Sometimes You need to inject classes, which manage resources, like database connections. Imagine You have an :class:`App`, which depends on multiple other services and some of these services need to access the Database. The naive approach would be to open and close the connection everytime it is needed:
class App:
@inject
def __init__(self, service1: Service1, service2: Service2):
Service1()
Service2()
class Service1:
def __init__(self, cm: ConnectionManager):
cm.openConnection()
# do something with the opened connection
cm.closeConnection()
class Service2:
def __init__(self, cm: ConnectionManager):
cm.openConnection()
# do something with the opened connection
cm.closeConnection()
Now You may figure, that this is inefficient. Instead of opening a new connection everytime a connection is requested, it may be useful to reuse already opened connections. But how and when should these connections be closed in the example above?
This can be achieved with some small additions to the :class:`SingletonScope` and to :class:`Injector` we can create singletons, which will be cared for automatically, if they only implement a :meth:`cleanup` method and are associated with our custom scope. Let's reduce our example from above a bit for the sake of brevity to just one class, which needs cleanup. Remark the @cleaned decorator, which we will implement shortly afterwards and which will associate the class with our custom scope:
@cleaned
class NeedsCleanup:
def __init__(self) -> None:
print("NeedsCleanup: I'm alive and claiming lot's of resources!")
def doSomething(self):
print("NeedsCleanup: Now I have plenty of time to work with these resources.")
def cleanup(self):
print("NeedsCleanup: Freeing my precious resources!")
To achieve this, we first need to create a custom scope. This scope will just collect all singletons, which were accessed using the :meth:`Scope.get`-method:
T = TypeVar('T')
class CleanupScope(SingletonScope):
def __init__(self, injector: 'Injector') -> None:
super().__init__(injector)
# We have singletons here, so never cache them twice, since otherwise
# the cleanup method might be invoked twice.

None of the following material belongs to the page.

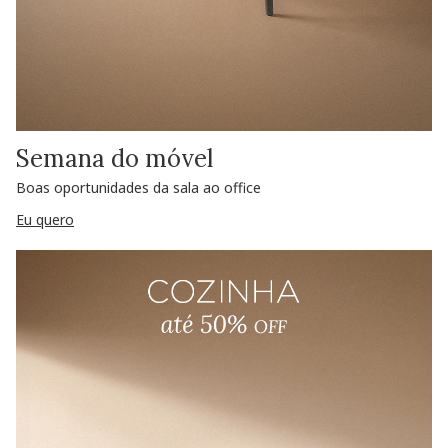
Semana do móvel
Boas oportunidades da sala ao office
Eu quero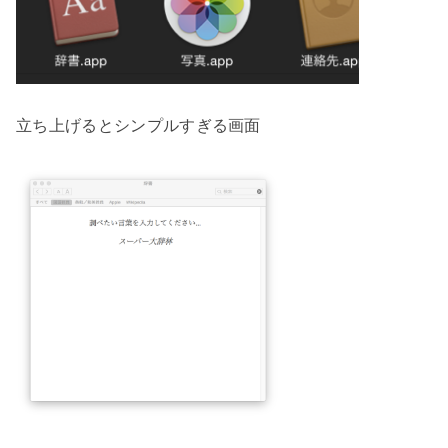
立ち上げるとシンプルすぎる画面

self.cachedProviders = set()
def get(self, key: Type[T], provider: Provider[T]) -> Provider[T]:
obj = super().get(key, provider)
self.cachedProviders.add(obj)
return obj
cleaned = ScopeDecorator(CleanupScope)
Next we will also create a custom :class:`Injector`, which will do the cleanup of all our objects belonging to :class:`CleanupScope` after a call to :meth:`get`:
ScopeType = Union[ScopeDecorator, Type[Scope], None]
class CleanupInjector:
def __init__(self, injector: Injector) -> None:
self.injector = injector
@contextmanager
def get(self, interface: Type[T], scope: ScopeType = None) -> Generator[T, None, None]:
yield self.injector.get(interface, scope)
self.cleanup()
def cleanup(self):
print("CleanupInjector: Invoking 'cleanup' for all who need it.")
cleanupScope = self.injector.get(CleanupScope)

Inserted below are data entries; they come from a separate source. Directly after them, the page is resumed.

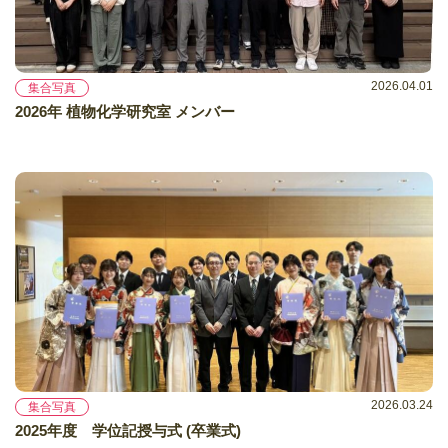
2026.04.01
集合写真
2026年 植物化学研究室 メンバー
2026.03.24
集合写真
2025年度 学位記授与式 (卒業式)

for provider in cleanupScope.cachedProviders:
obj = provider.get(self.injector)
if hasattr(obj, 'cleanup') and callable(obj.cleanup):
obj.cleanup()
Now we can simply use our custom injector and freeing resources will be done for each object in :class:`CleanupScope` automatically:
injector = CleanupInjector(Injector())
with injector.get(NeedsCleanup) as obj:
obj.doSomething()
This is of course a simple example. In a real world example NeedsCleanup could be nested deep and multiple times anywhere in a dependency structure. This pattern would work irrespectively of where NeedsCleanup would be injected.